Everything in the listing below needs to be returned word for word.

RECORDS:
BEGIN

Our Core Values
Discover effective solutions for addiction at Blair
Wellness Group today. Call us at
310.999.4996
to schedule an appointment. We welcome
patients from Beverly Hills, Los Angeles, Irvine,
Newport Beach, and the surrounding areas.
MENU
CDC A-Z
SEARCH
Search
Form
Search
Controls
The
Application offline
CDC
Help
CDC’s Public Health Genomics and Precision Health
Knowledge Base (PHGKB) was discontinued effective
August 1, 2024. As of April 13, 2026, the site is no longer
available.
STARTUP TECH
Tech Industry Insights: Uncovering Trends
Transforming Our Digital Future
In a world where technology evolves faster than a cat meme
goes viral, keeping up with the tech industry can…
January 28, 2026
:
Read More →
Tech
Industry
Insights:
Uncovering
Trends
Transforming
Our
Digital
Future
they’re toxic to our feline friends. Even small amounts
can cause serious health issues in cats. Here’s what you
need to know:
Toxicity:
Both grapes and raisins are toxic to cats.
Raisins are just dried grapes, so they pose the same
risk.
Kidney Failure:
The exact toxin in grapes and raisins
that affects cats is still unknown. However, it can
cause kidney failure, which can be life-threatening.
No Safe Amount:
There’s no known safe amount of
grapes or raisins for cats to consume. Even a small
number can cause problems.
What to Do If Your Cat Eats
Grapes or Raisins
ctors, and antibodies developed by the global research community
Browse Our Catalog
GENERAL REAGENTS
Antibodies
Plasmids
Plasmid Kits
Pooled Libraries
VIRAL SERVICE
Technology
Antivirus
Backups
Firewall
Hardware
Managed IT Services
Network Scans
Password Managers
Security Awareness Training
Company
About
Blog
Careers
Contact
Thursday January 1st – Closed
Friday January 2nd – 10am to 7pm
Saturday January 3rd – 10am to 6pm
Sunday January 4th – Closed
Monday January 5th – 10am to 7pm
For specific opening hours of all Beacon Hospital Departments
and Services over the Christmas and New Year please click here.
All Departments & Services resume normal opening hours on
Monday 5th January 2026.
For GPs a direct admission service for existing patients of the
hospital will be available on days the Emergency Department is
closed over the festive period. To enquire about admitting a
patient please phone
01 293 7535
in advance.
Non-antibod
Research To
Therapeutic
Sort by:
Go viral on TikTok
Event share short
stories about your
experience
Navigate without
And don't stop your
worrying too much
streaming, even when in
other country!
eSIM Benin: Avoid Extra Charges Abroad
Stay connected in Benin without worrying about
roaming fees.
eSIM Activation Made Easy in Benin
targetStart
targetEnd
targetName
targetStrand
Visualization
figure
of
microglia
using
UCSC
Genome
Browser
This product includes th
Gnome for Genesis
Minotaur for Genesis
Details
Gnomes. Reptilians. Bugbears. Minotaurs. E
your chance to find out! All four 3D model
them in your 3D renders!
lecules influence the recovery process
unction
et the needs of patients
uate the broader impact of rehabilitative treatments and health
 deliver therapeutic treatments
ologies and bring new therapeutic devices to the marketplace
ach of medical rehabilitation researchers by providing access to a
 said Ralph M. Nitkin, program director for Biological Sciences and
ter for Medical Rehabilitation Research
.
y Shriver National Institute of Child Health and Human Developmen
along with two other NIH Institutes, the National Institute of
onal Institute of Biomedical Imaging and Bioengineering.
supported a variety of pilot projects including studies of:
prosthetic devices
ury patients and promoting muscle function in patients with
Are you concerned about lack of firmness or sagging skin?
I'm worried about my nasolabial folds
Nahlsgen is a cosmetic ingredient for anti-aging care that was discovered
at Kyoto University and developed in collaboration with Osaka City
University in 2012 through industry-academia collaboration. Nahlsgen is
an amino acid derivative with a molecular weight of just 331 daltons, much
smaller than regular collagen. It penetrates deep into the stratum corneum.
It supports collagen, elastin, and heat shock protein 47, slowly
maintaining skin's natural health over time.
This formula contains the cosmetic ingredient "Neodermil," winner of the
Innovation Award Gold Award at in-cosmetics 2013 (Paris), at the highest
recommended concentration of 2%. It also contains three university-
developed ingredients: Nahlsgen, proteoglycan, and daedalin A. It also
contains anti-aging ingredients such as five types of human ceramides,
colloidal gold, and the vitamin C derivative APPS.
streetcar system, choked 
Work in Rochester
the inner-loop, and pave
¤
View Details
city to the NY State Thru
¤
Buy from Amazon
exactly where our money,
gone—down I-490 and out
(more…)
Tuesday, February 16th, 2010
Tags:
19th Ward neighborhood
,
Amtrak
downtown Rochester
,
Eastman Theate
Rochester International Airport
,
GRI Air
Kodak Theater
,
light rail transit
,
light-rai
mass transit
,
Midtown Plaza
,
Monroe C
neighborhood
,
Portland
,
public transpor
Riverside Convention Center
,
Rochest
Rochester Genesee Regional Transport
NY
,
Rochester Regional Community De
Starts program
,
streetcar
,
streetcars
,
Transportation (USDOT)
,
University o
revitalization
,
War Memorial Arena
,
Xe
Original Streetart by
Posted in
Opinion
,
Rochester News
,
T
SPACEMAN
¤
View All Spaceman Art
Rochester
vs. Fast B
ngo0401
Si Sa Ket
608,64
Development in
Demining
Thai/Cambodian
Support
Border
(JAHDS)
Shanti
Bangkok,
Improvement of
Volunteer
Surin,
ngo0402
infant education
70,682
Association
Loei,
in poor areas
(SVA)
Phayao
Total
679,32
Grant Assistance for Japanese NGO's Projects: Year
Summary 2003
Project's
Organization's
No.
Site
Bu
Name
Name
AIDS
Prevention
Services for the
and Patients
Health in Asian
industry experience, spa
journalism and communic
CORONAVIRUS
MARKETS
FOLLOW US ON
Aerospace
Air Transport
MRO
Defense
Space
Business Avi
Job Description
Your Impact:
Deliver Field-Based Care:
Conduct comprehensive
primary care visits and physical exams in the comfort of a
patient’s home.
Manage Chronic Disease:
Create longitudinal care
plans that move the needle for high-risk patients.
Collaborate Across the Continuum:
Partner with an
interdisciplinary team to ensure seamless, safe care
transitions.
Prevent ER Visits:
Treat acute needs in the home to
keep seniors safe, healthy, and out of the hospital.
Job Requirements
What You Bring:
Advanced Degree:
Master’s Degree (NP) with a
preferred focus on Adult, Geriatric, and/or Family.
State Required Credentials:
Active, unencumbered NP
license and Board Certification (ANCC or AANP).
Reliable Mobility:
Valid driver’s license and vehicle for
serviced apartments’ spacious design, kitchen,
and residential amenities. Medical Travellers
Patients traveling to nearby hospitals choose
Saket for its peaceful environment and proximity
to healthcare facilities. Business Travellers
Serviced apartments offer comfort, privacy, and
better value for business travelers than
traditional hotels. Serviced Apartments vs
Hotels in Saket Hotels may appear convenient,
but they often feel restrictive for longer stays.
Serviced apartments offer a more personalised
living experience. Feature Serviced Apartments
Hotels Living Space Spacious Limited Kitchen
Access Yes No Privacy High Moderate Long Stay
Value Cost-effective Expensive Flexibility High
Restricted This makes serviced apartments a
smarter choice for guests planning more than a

END

TASK OUTPUT:
Our Core Values
Discover effective solutions for addiction at Blair
Wellness Group today. Call us at
310.999.4996
to schedule an appointment. We welcome
patients from Beverly Hills, Los Angeles, Irvine,
Newport Beach, and the surrounding areas.
MENU
CDC A-Z
SEARCH
Search
Form
Search
Controls
The
Application offline
CDC
Help
CDC’s Public Health Genomics and Precision Health
Knowledge Base (PHGKB) was discontinued effective
August 1, 2024. As of April 13, 2026, the site is no longer
available.
STARTUP TECH
Tech Industry Insights: Uncovering Trends
Transforming Our Digital Future
In a world where technology evolves faster than a cat meme
goes viral, keeping up with the tech industry can…
January 28, 2026
:
Read More →
Tech
Industry
Insights:
Uncovering
Trends
Transforming
Our
Digital
Future
they’re toxic to our feline friends. Even small amounts
can cause serious health issues in cats. Here’s what you
need to know:
Toxicity:
Both grapes and raisins are toxic to cats.
Raisins are just dried grapes, so they pose the same
risk.
Kidney Failure:
The exact toxin in grapes and raisins
that affects cats is still unknown. However, it can
cause kidney failure, which can be life-threatening.
No Safe Amount:
There’s no known safe amount of
grapes or raisins for cats to consume. Even a small
number can cause problems.
What to Do If Your Cat Eats
Grapes or Raisins
ctors, and antibodies developed by the global research community
Browse Our Catalog
GENERAL REAGENTS
Antibodies
Plasmids
Plasmid Kits
Pooled Libraries
VIRAL SERVICE
Technology
Antivirus
Backups
Firewall
Hardware
Managed IT Services
Network Scans
Password Managers
Security Awareness Training
Company
About
Blog
Careers
Contact
Thursday January 1st – Closed
Friday January 2nd – 10am to 7pm
Saturday January 3rd – 10am to 6pm
Sunday January 4th – Closed
Monday January 5th – 10am to 7pm
For specific opening hours of all Beacon Hospital Departments
and Services over the Christmas and New Year please click here.
All Departments & Services resume normal opening hours on
Monday 5th January 2026.
For GPs a direct admission service for existing patients of the
hospital will be available on days the Emergency Department is
closed over the festive period. To enquire about admitting a
patient please phone
01 293 7535
in advance.
Non-antibod
Research To
Therapeutic
Sort by:
Go viral on TikTok
Event share short
stories about your
experience
Navigate without
And don't stop your
worrying too much
streaming, even when in
other country!
eSIM Benin: Avoid Extra Charges Abroad
Stay connected in Benin without worrying about
roaming fees.
eSIM Activation Made Easy in Benin
targetStart
targetEnd
targetName
targetStrand
Visualization
figure
of
microglia
using
UCSC
Genome
Browser
This product includes th
Gnome for Genesis
Minotaur for Genesis
Details
Gnomes. Reptilians. Bugbears. Minotaurs. E
your chance to find out! All four 3D model
them in your 3D renders!
lecules influence the recovery process
unction
et the needs of patients
uate the broader impact of rehabilitative treatments and health
 deliver therapeutic treatments
ologies and bring new therapeutic devices to the marketplace
ach of medical rehabilitation researchers by providing access to a
 said Ralph M. Nitkin, program director for Biological Sciences and
ter for Medical Rehabilitation Research
.
y Shriver National Institute of Child Health and Human Developmen
along with two other NIH Institutes, the National Institute of
onal Institute of Biomedical Imaging and Bioengineering.
supported a variety of pilot projects including studies of:
prosthetic devices
ury patients and promoting muscle function in patients with
Are you concerned about lack of firmness or sagging skin?
I'm worried about my nasolabial folds
Nahlsgen is a cosmetic ingredient for anti-aging care that was discovered
at Kyoto University and developed in collaboration with Osaka City
University in 2012 through industry-academia collaboration. Nahlsgen is
an amino acid derivative with a molecular weight of just 331 daltons, much
smaller than regular collagen. It penetrates deep into the stratum corneum.
It supports collagen, elastin, and heat shock protein 47, slowly
maintaining skin's natural health over time.
This formula contains the cosmetic ingredient "Neodermil," winner of the
Innovation Award Gold Award at in-cosmetics 2013 (Paris), at the highest
recommended concentration of 2%. It also contains three university-
developed ingredients: Nahlsgen, proteoglycan, and daedalin A. It also
contains anti-aging ingredients such as five types of human ceramides,
colloidal gold, and the vitamin C derivative APPS.
streetcar system, choked 
Work in Rochester
the inner-loop, and pave
¤
View Details
city to the NY State Thru
¤
Buy from Amazon
exactly where our money,
gone—down I-490 and out
(more…)
Tuesday, February 16th, 2010
Tags:
19th Ward neighborhood
,
Amtrak
downtown Rochester
,
Eastman Theate
Rochester International Airport
,
GRI Air
Kodak Theater
,
light rail transit
,
light-rai
mass transit
,
Midtown Plaza
,
Monroe C
neighborhood
,
Portland
,
public transpor
Riverside Convention Center
,
Rochest
Rochester Genesee Regional Transport
NY
,
Rochester Regional Community De
Starts program
,
streetcar
,
streetcars
,
Transportation (USDOT)
,
University o
revitalization
,
War Memorial Arena
,
Xe
Original Streetart by
Posted in
Opinion
,
Rochester News
,
T
SPACEMAN
¤
View All Spaceman Art
Rochester
vs. Fast B
ngo0401
Si Sa Ket
608,64
Development in
Demining
Thai/Cambodian
Support
Border
(JAHDS)
Shanti
Bangkok,
Improvement of
Volunteer
Surin,
ngo0402
infant education
70,682
Association
Loei,
in poor areas
(SVA)
Phayao
Total
679,32
Grant Assistance for Japanese NGO's Projects: Year
Summary 2003
Project's
Organization's
No.
Site
Bu
Name
Name
AIDS
Prevention
Services for the
and Patients
Health in Asian
industry experience, spa
journalism and communic
CORONAVIRUS
MARKETS
FOLLOW US ON
Aerospace
Air Transport
MRO
Defense
Space
Business Avi
Job Description
Your Impact:
Deliver Field-Based Care:
Conduct comprehensive
primary care visits and physical exams in the comfort of a
patient’s home.
Manage Chronic Disease:
Create longitudinal care
plans that move the needle for high-risk patients.
Collaborate Across the Continuum:
Partner with an
interdisciplinary team to ensure seamless, safe care
transitions.
Prevent ER Visits:
Treat acute needs in the home to
keep seniors safe, healthy, and out of the hospital.
Job Requirements
What You Bring:
Advanced Degree:
Master’s Degree (NP) with a
preferred focus on Adult, Geriatric, and/or Family.
State Required Credentials:
Active, unencumbered NP
license and Board Certification (ANCC or AANP).
Reliable Mobility:
Valid driver’s license and vehicle for
serviced apartments’ spacious design, kitchen,
and residential amenities. Medical Travellers
Patients traveling to nearby hospitals choose
Saket for its peaceful environment and proximity
to healthcare facilities. Business Travellers
Serviced apartments offer comfort, privacy, and
better value for business travelers than
traditional hotels. Serviced Apartments vs
Hotels in Saket Hotels may appear convenient,
but they often feel restrictive for longer stays.
Serviced apartments offer a more personalised
living experience. Feature Serviced Apartments
Hotels Living Space Spacious Limited Kitchen
Access Yes No Privacy High Moderate Long Stay
Value Cost-effective Expensive Flexibility High
Restricted This makes serviced apartments a
smarter choice for guests planning more than a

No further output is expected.